Today I don't have HARD choices just every day annoying ones. What chores should I do today? What can I let slide today? What should I eat today that will not make me morbidly obese? Should I wake up the little ones or just bask in the silence? But I guess when it comes to me every choice is hard- even all these small dumb choices.
2. What factors make your decision difficult?
The factors that make my decisions difficult is usually my mood. If I am in the right frame of mind and prepared I feel I can make even very difficult decisions. If I am given plenty of time to think about it and possibly seek council and prayer then it is not so difficult. Also I tend to over think things so any decision ends up being difficult.
3. How is God asking you to trust him in this situation? Will you obey him?

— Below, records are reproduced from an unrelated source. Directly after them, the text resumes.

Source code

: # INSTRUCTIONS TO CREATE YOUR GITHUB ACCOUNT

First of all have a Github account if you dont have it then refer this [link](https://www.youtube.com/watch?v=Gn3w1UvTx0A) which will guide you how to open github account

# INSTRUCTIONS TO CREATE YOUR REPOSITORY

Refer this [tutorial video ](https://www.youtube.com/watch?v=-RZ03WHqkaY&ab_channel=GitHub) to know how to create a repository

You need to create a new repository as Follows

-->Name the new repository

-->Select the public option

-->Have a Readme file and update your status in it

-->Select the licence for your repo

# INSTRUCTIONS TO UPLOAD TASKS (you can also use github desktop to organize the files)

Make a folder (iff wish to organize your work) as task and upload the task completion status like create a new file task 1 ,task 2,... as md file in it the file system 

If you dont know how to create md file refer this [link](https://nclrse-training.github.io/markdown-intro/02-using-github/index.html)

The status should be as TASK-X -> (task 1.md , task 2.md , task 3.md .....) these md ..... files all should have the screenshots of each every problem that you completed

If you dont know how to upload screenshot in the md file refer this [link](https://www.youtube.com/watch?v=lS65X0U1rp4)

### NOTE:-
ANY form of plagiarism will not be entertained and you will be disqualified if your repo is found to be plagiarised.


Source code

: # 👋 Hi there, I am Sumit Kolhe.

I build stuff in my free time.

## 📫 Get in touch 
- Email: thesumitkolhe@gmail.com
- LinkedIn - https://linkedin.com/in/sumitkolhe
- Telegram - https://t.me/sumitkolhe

There is one situation (not really my choice) that I need to trust him. I need to trust that sending my children to public school is ultimately obeying my husband's wish, no matter how it turns out. I will obey, but I will still feel a little worried. I am not too worried about the kids so much as I am worried about myself- which is worse because now it seems like I am a really selfish person. I have very little direction because I don't have a "career" mind. I just want to get through life with as little bumps and bruises along the way. I don't have any ambition or confidence in myself. That is where I need to trust God and I feel like I know myself well enough to know this isn't going to turn out so well, but we will have to wait and see.